Question: I am very confused on the implementation of Radix sort from this slide.

Here is my understanding that is possibly wrong: each square represents a number and their color represent the bin it belongs to. Take the first blue square in P2 for example. My question is that how does P2 know to put it at index 5 instead of 4 or some other places in the bin? Does the processors coordinate to agree on which chunk of the bin each processor can write to?

Thanks :D

spilledmilk

This confused me for a really long time too, but I think I finally understand it now.

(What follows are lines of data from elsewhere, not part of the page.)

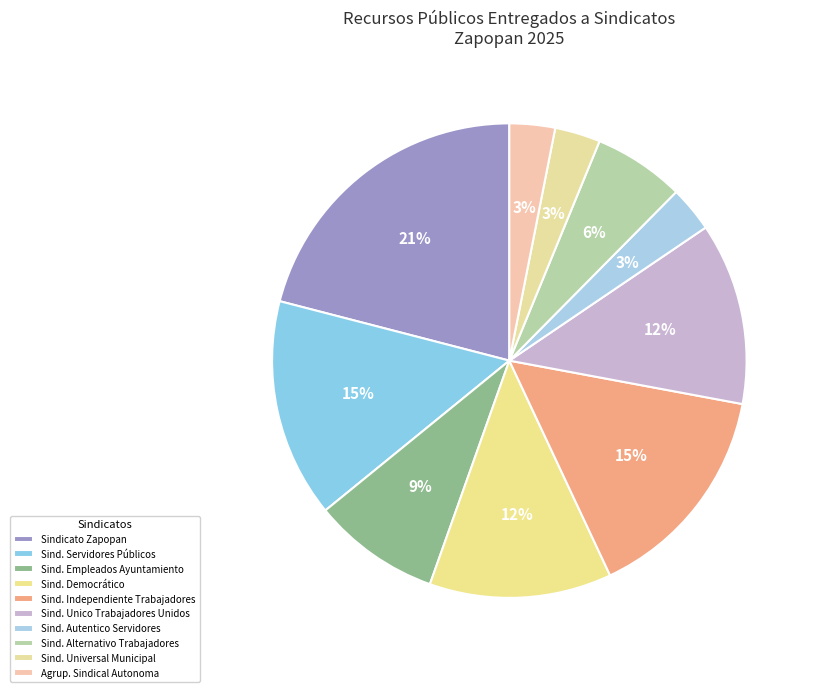

How many segments does this pie chart have?

10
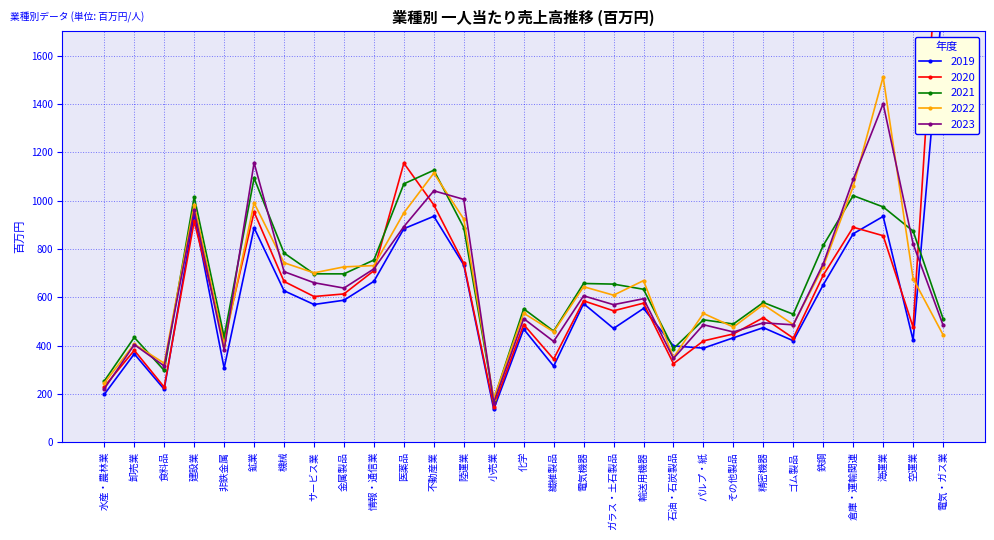

Is the value of 2023 at 電気・ガス業 greater than the value of 2022 at 海運業?

No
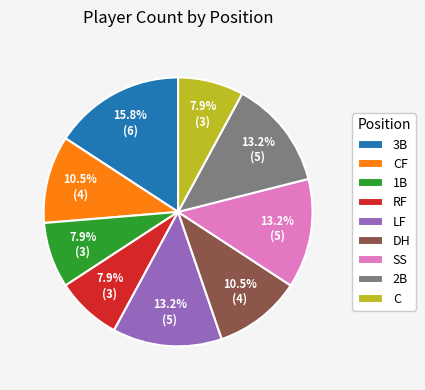

Is there a majority slice in this chart?

No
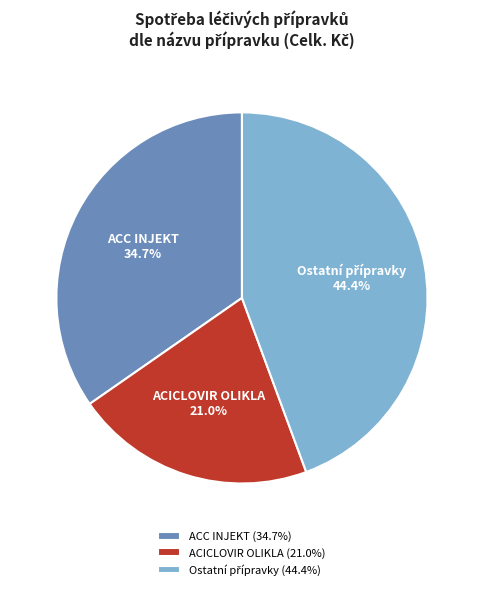

Is it true that ACC INJEKT is 35% of the pie?

True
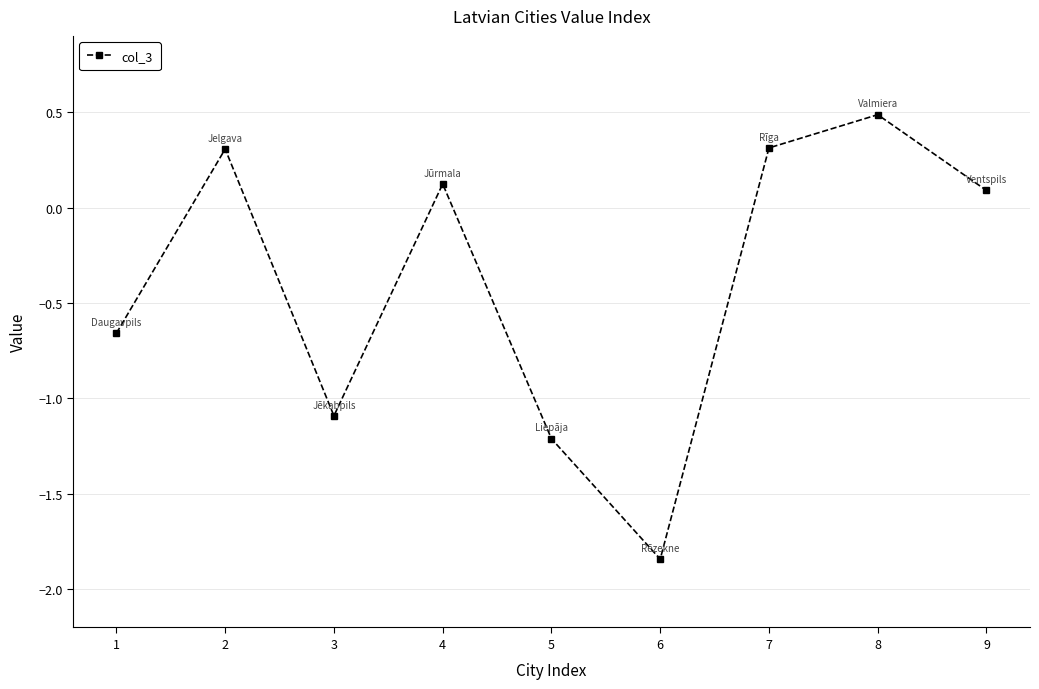

Where does the data first go above 0?

2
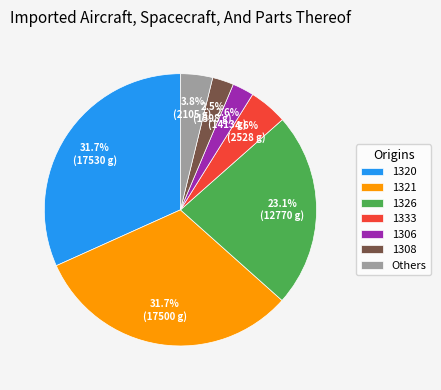

Is there a majority slice in this chart?

No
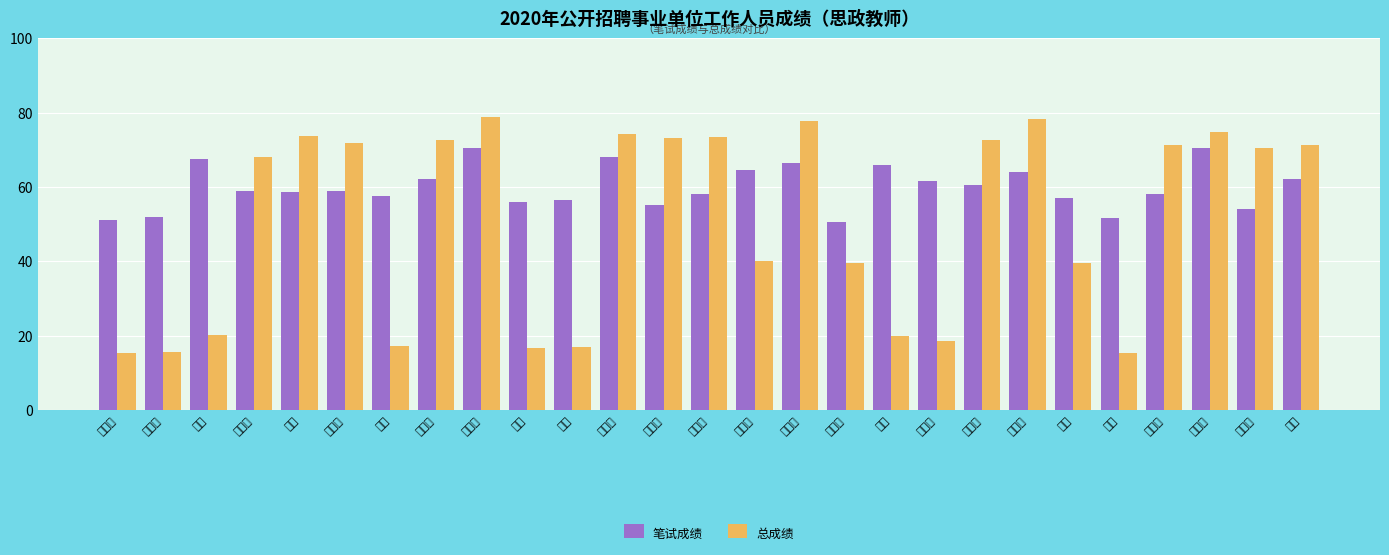

What is the label of the 24th bar from the left?

武盼盼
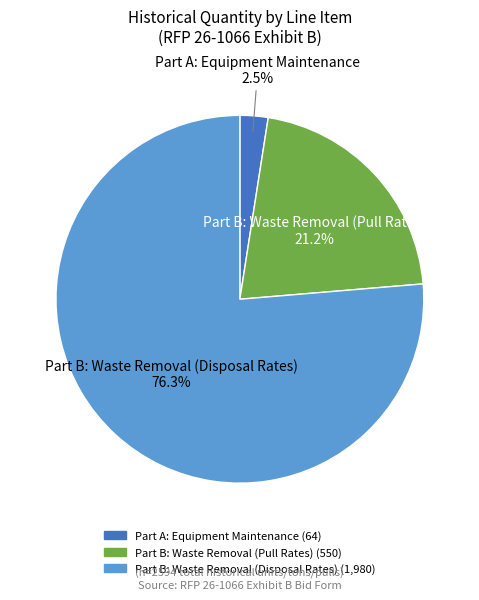

Is there a majority slice in this chart?

Yes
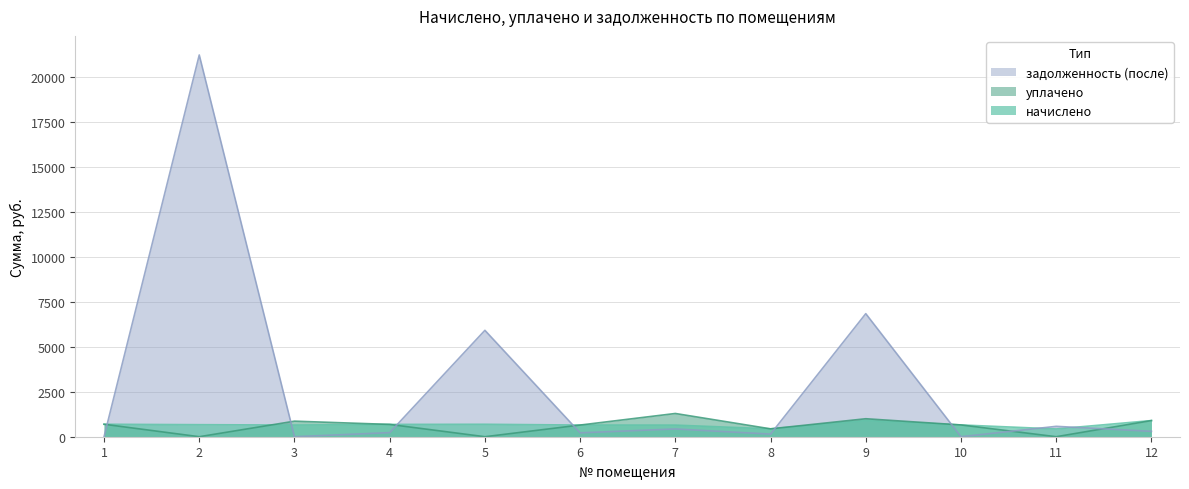

In задолженность (после), how many points are higher than both neighbors (excluding endpoints)?

5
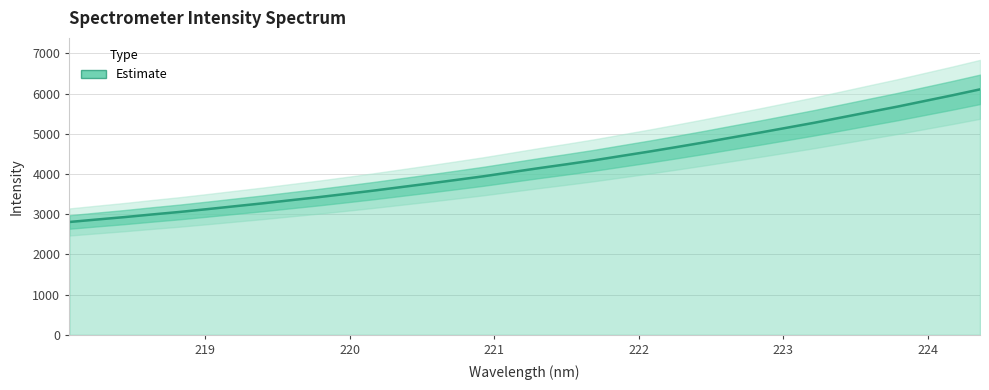

At which category does the chart reach its minimum across all series?

218.0596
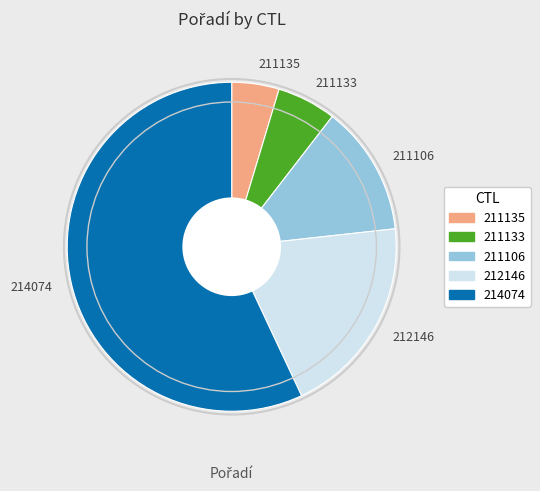

Does 211133 account for over 50% of the chart?

No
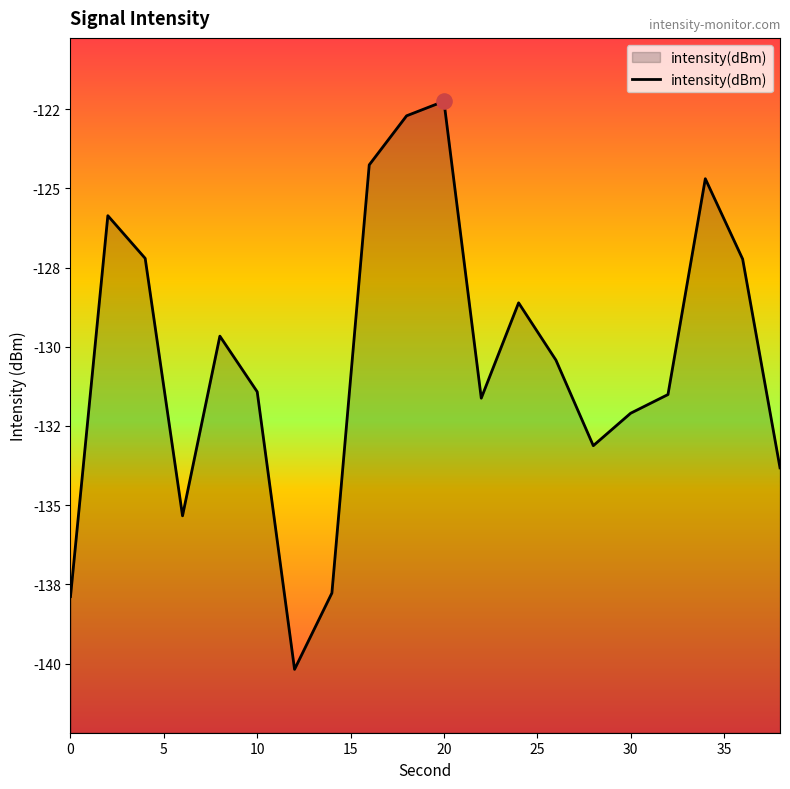

Between 20 and 0, which is larger?

20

I believe that everything you've written out is correct. As for how the processors know where to put the numbers in the final bin, from what I understand, that process would be similar to how we implemented find_repeats. The entire process would go as follows:

  1. In parallel, make a thread for each element and find the bin each element should go into. This could very easily be done as a bitmask (0xF in this case).
  2. In parallel, make a thread for each bin and map each element to 1 if it is in the bin, 0 if it is not. Then, run prefix-sum exclusive scan over these lists of 1's and 0's.
  3. Given the bin number $b$ and the index $i$ of an element in the overall array, take the scan result for the $b$-th bin and index $i$ of that result will tell you where in that bin to put the element.
kayvonf

Yes, @spilledmilk is correct. To clarify and summarize:

Step 1. Each processor bins the elements it is responsible for. Each processor now has counts for each bin.

Step 2. Aggregate all those counts to get per-processor offsets into each bin.

Step 3. "Scatter" the elements to the correct offsets. Each processor will write a contiguous chunk of offsets into each bin, as illustrated by the arrows on the slide.

If someone wanted to try their hand and some basic pseudocode, that might help others. For low processor counts, it would be quite reasonable to perform the offset calculations serially on one node, and not implement a data-parallel scheme.

kayvonf

I'd like to clarify why false sharing occurs in this example. The figure illustrates how, in each round of the radix sort, each processor will compute the bin in the output array that its input array elements should be moved to (elements assigned to P2 are colored according to their bin). Given the mapping of elements to bins, the algorithm then computes the precise output location each element should be moved to. Each processor then scatters its elements to the appropriate location in the output array (as shown by the arrows in the figure).

By the nature of a stable radix sort, each process P writes its elements that belong to the same bin to a contiguous region of the output array. In this example, P2 never writes more than two consecutive elements to the output, since it is not assigned more than two elements mapping to the same bin. Noe remember that P0, P1, and P3 are also scattering their elements into the output. The result is an access pattern where each processor is scattering data all over memory.

Now recall that to perform a write, a processor must first obtain exclusive access to the cache line containing the address. In the case of radix sort above, many processors might end up writing to the same cache line (since it's likely all processors have elements falling in each bin). This will cause the cache line to bounce all around the machine. There is no inherent communication between the processors in the scatter step of the algorithm, so the extra cache invalidations during the scatter are due to false sharing.

Notice that if the array to sort is very large, each processor is responsible for more data, and it is more likely that each processor will write larger ranges of contiguous elements to the output array. This decreases false sharing by dropping the likelihood multiple processors write to the same line. Conversely, if the number of processors is large, the number of elements per processor decreases, leading again to few contiguous writes per processor, and thus more false sharing.